Мы как-то жили с итальянской сборной на их базе, по вечерам общались. Наблюдали за их образом жизни. У них три раза в день винцо. Бутылка на четверых. Нам тоже на столы накрывали, но тренеры все забирали. Разрешали только в субботу вечером.

— Как вы отметили свои медали?
— Мы же в последний день бежали. А до этого почти ничего не ели, напряжение, мандраж, я похудел до 83 кэгэ. После эстафеты оторвались, конечно. В заключительный день у спортсменов вообще братание происходит. Игры закончены, все понимают, что завтра уезжать. Поэтому веселятся как могут.

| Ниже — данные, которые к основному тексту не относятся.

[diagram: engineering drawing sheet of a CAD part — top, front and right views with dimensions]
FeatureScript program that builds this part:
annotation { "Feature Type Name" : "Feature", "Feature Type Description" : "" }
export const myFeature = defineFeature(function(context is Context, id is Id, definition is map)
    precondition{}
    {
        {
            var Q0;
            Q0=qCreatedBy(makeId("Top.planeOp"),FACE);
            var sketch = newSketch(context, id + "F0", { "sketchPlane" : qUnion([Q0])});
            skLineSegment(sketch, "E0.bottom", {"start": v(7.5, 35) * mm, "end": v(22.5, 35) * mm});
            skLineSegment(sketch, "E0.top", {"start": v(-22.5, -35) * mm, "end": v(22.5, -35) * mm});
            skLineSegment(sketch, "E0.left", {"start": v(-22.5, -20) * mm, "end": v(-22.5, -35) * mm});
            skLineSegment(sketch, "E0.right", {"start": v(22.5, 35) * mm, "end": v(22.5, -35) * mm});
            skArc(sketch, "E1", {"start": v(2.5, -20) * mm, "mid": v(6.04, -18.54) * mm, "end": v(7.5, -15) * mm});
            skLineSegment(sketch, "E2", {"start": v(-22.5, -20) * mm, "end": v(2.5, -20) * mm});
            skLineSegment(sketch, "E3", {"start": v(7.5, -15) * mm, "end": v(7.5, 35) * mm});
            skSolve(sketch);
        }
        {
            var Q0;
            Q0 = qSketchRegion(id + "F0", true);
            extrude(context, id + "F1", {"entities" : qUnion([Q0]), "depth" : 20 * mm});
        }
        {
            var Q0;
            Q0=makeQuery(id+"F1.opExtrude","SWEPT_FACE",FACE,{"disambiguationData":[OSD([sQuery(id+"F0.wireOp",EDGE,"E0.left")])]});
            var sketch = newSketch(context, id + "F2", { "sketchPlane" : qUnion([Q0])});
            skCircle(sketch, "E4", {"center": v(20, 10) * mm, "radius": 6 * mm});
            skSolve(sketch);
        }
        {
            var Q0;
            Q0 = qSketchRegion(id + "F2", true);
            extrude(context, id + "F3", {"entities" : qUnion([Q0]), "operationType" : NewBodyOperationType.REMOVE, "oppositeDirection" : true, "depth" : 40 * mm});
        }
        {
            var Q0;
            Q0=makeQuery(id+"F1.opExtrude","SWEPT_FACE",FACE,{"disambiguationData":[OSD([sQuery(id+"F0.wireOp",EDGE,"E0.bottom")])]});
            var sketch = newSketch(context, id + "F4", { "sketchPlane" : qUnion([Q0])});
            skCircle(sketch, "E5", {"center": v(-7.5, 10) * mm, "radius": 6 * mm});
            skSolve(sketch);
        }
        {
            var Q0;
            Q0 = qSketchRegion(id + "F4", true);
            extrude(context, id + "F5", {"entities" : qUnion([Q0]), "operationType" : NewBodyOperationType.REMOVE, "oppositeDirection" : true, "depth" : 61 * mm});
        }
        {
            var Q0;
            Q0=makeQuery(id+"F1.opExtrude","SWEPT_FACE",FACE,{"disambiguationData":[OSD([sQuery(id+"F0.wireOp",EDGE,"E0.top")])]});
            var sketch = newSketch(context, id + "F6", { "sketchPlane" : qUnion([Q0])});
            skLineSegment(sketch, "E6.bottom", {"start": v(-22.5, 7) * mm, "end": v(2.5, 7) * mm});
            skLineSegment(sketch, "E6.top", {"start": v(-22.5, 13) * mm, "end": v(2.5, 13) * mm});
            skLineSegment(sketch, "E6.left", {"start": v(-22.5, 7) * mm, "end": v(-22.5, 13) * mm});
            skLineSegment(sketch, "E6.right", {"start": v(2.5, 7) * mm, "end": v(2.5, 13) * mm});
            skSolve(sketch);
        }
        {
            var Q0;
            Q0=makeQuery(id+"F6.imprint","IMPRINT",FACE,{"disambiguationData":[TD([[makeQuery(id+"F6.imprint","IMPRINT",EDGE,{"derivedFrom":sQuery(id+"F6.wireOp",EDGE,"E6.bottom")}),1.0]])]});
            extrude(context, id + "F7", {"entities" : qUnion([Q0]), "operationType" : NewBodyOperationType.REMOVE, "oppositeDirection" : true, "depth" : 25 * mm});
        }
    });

Немцы — молодцы, конечно. Умеют хорошее настроение поддержать. Они прямо в культурный центр, где все концерты и дискотеки проходили, бочки с пивом закатывали. Выбивают крышку, а спортсмены туда прямо с головой окунаются. Весело, все смеются…
Премию за Олимпиаду получили по 600 марок, а назавтра нас вывезли в магазины. Я себе дубленку купил. Посуду в квартиру, как раз перед Олимпиадой получил ее в Минске. Получил, правда, в мае, а заехал в октябре. Костюмы из общаги перевез, и они за это время слоем плесени покрылись. Полы-то сырые, лето жаркое, все закрыто. Короче, еще один ремонт пришлось делать.
В Москву прилетели, там эти 600 марок пересчитали по существовавшему курсу. Должны были получить 1500 рублей за второе место, а вышло 900. Да и то хорошо, что у меня студенческий билет был, а то еще и подоходный вычли бы.
Жалею о том, что нельзя было машину домой привезти. На “жуках” тогда каталась вся Германия. За 600 марок свободно можно было взять. Но нам пришлось бы такую пошлину заплатить, что никаких денег бы не хватило. Покупайте советские автомобили.

— Борзов какой человек был?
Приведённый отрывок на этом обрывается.